• What you are asked to do
Please find every line in the records below that contains the word "street", and copy it.

• Dataset excerpts
- - -

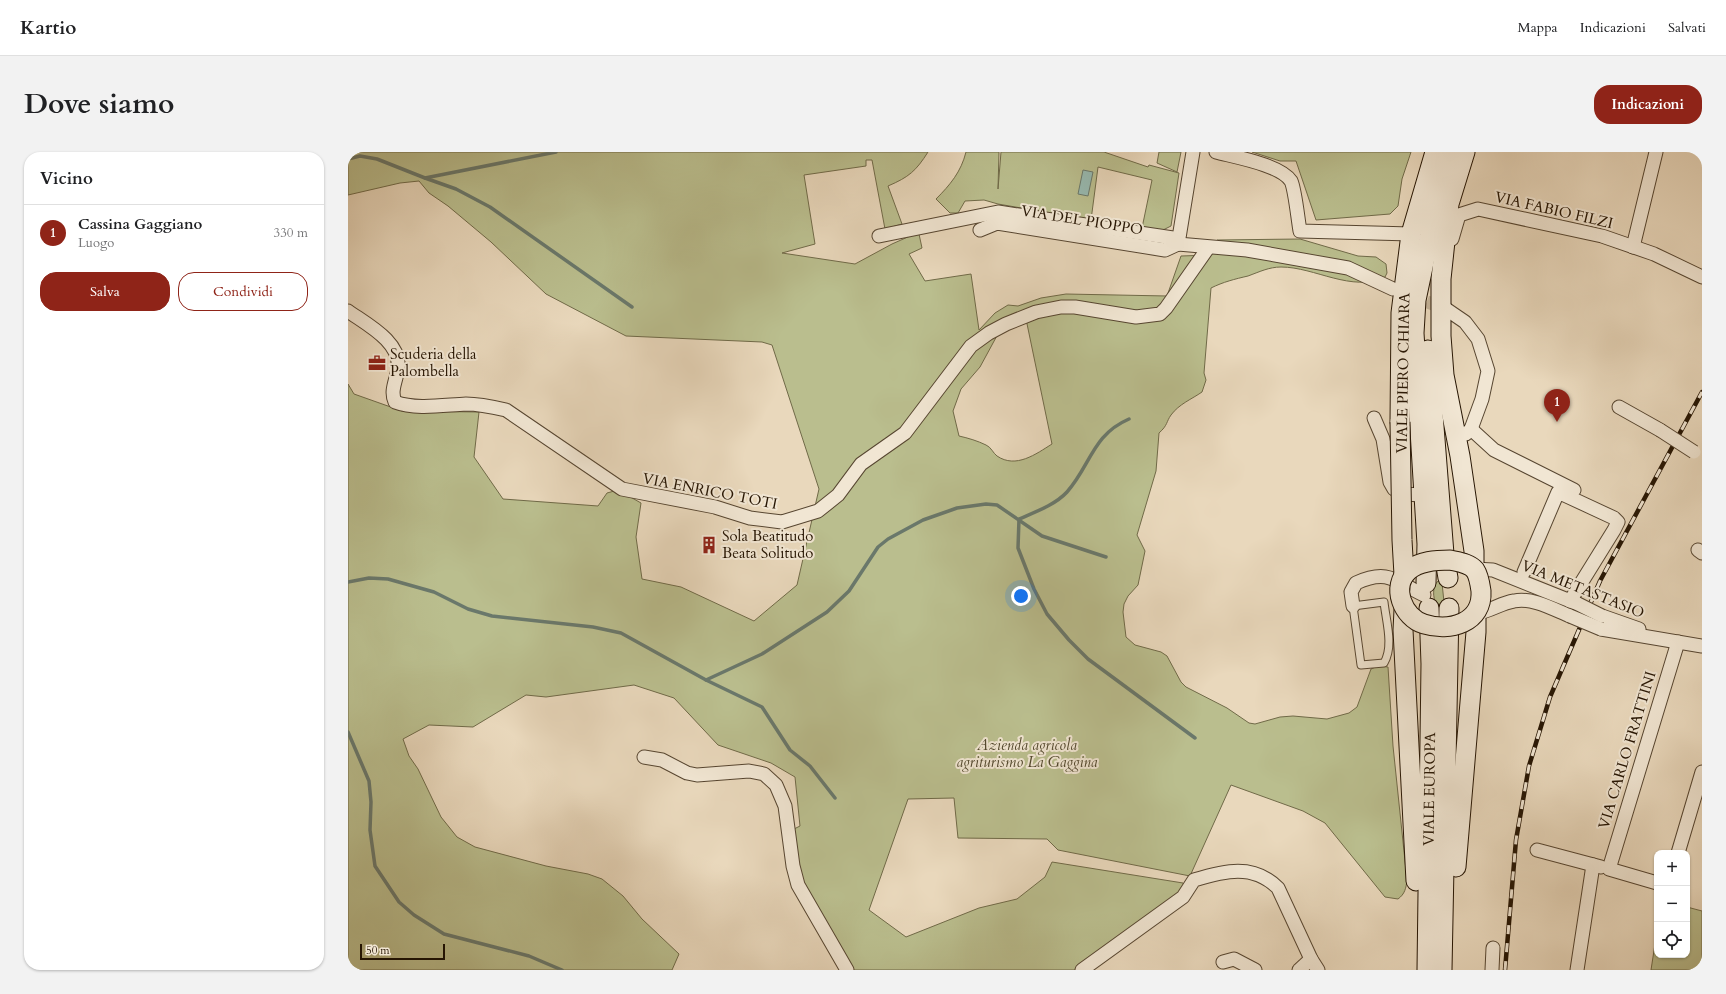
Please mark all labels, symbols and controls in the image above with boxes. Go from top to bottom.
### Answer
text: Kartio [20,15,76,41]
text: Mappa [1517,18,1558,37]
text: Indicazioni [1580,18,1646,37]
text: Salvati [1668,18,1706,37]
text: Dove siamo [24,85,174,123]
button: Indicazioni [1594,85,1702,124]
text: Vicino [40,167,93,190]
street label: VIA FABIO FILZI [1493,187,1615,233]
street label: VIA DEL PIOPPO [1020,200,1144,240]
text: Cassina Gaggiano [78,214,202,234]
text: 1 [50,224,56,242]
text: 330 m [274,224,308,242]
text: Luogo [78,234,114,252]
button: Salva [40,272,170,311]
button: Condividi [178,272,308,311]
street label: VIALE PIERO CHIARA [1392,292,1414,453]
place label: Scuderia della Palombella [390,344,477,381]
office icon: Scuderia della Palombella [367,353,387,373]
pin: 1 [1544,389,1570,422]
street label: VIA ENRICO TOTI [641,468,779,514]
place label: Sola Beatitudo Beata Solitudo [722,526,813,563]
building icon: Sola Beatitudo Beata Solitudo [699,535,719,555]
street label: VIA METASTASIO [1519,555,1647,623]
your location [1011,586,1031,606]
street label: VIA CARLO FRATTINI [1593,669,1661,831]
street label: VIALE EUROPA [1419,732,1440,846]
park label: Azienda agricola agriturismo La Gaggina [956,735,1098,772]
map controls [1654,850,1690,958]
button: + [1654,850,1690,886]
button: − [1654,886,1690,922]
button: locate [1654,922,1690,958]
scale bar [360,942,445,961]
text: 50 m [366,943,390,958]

- - -

• Solution to this problem
street label: VIA FABIO FILZI [1493,187,1615,233]
street label: VIA DEL PIOPPO [1020,200,1144,240]
street label: VIALE PIERO CHIARA [1392,292,1414,453]
street label: VIA ENRICO TOTI [641,468,779,514]
street label: VIA METASTASIO [1519,555,1647,623]
street label: VIA CARLO FRATTINI [1593,669,1661,831]
street label: VIALE EUROPA [1419,732,1440,846]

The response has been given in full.